Pour obtenir des dommages-intérêts triples, un demandeur doit donc faire la preuve d’un préjudice réel attribuable à quelque chose que les lois antitrust ont été conçues pour prévenir26.

Auparavant, la Cour avait noté que « la théorie des dommages automatiques a divisé les tribunaux inférieurs », mais a trouvé plus convaincantes les opinions qui l’ont rejetée, notant que Robinson-Patman « est violé simplement en montrant que « l’effet de cette discrimination peut être substantiellement de diminuer la concurrence.' »27

Conclusion

Au milieu des années 1970, le 94e Congrès, par l’intermédiaire d’un sous-comité ad hoc de la commission des petites entreprises de la Chambre, a tenu des audiences et examiné des propositions visant à modifier ou à abroger la loi Robinson-Patman. À l’époque, les représentants des petites entreprises, et d’autres, soutenaient que le maintien de Robinson-Patman était essentiel.28 Bien que le sous-comité ait reçu plusieurs projets de loi du ministère de la Justice visant soit à modifier substantiellement, soit à abroger la loi, aucune législation n’a été introduite à ce moment-là, et CRS n’a pas connaissance d’une quelconque introduction par la suite.
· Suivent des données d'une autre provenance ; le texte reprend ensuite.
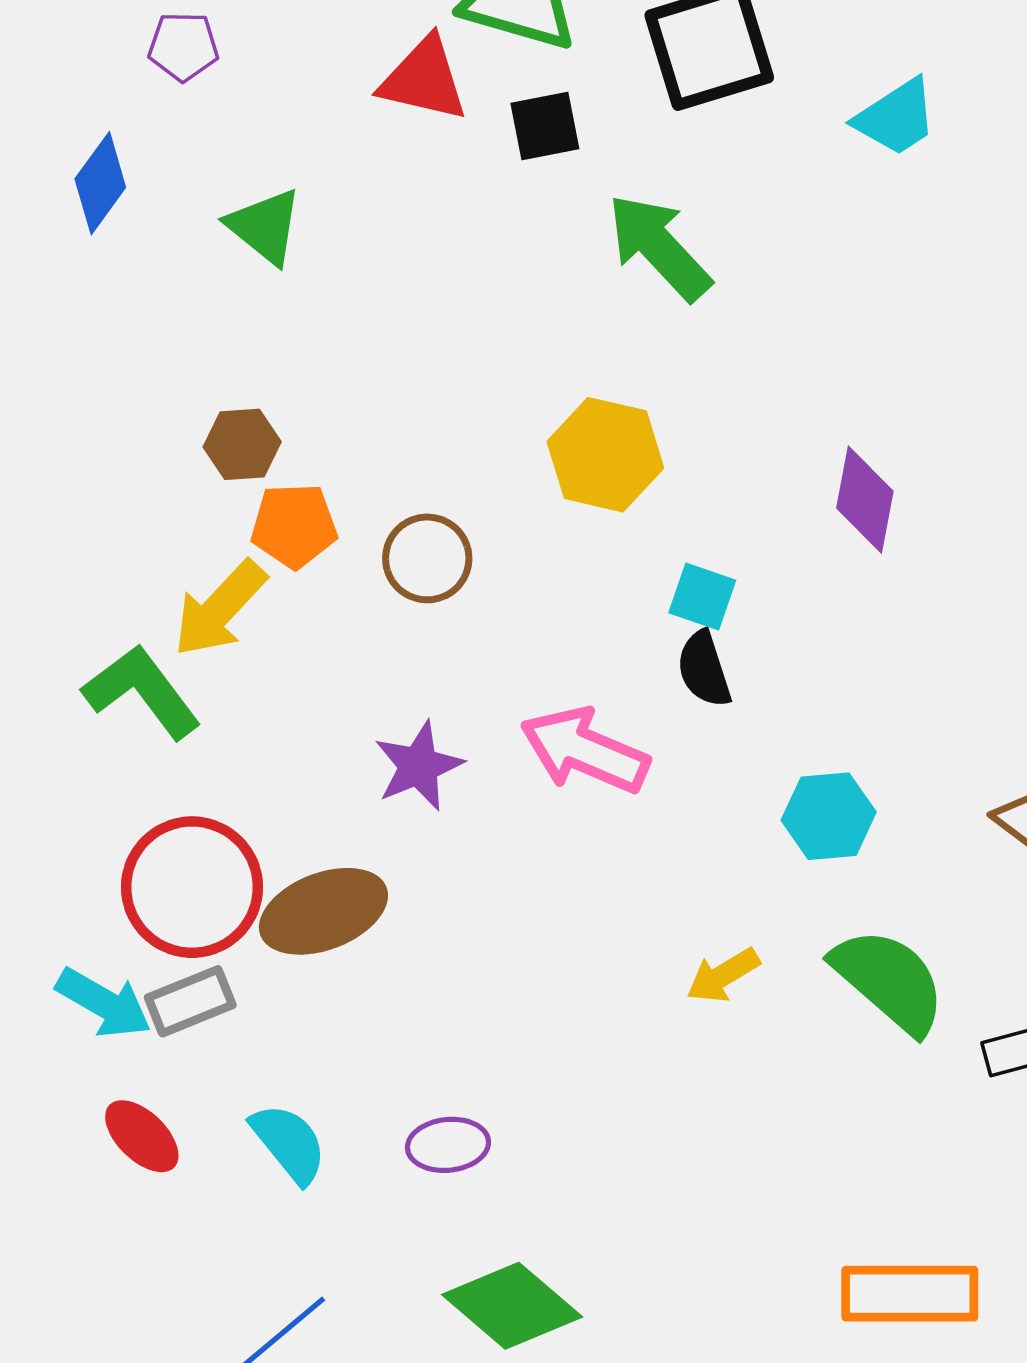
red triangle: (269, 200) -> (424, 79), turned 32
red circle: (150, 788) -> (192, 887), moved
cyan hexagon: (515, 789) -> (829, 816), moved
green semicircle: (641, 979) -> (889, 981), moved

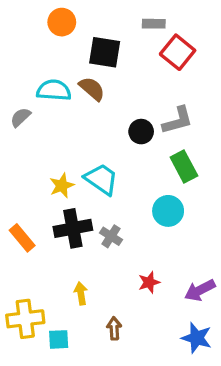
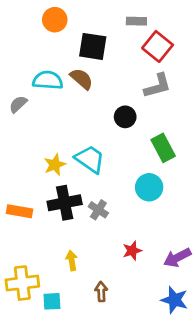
gray L-shape: (178, 120) -> (158, 86), moved
orange rectangle: (22, 238) -> (20, 211), turned -40

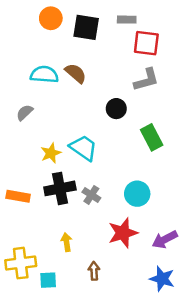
black square: (93, 46) -> (86, 27), moved
red square: (158, 46) -> (146, 43), turned -32
gray semicircle: (18, 104) -> (25, 113), moved
cyan circle: (149, 187) -> (137, 194), moved
red star: (132, 251) -> (123, 233), size x1.6

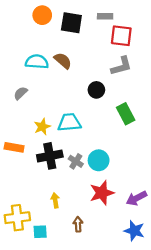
cyan trapezoid: (84, 148) -> (69, 122), turned -40
cyan circle: (137, 194) -> (99, 160), moved
orange rectangle: (18, 196) -> (14, 147), moved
La Commission de modernisation antitrust a été autorisée dans le P.L. 107-273, « 21st Century Department of Justice Appropriations Authorization Act », à « examiner s’il est nécessaire de moderniser les lois antitrust et à identifier et étudier les questions connexes », et a publié son rapport final en avril 2007. Dans son chapitre sur les « exceptions gouvernementales à la concurrence sur le marché libre », il a consacré plusieurs pages à son étude de la loi Robinson-Patman, notant que, malgré l’objectif des partisans de son adoption de remédier à la « préoccupation des petites entreprises … qu’elles perdaient des parts de marché au profit des grands supermarchés et des chaînes de magasins et, dans certains cas, étaient obligées de quitter le marché »,

dans son fonctionnement … la loi a eu l’effet involontaire de limiter l’ampleur des rabais en général et a donc probablement amené les consommateurs à payer des prix plus élevés qu’ils ne l’auraient fait autrement29.

La Commission a recommandé que « le Congrès devrait abroger la loi Robinson-Patman dans son intégralité. « 30

On ne sait pas encore si le climat économique actuel entraînera un nouveau renouvellement des efforts visant à modifier ou à abroger la loi, ou si le Congrès déterminera qu’une intervention législative est appropriée.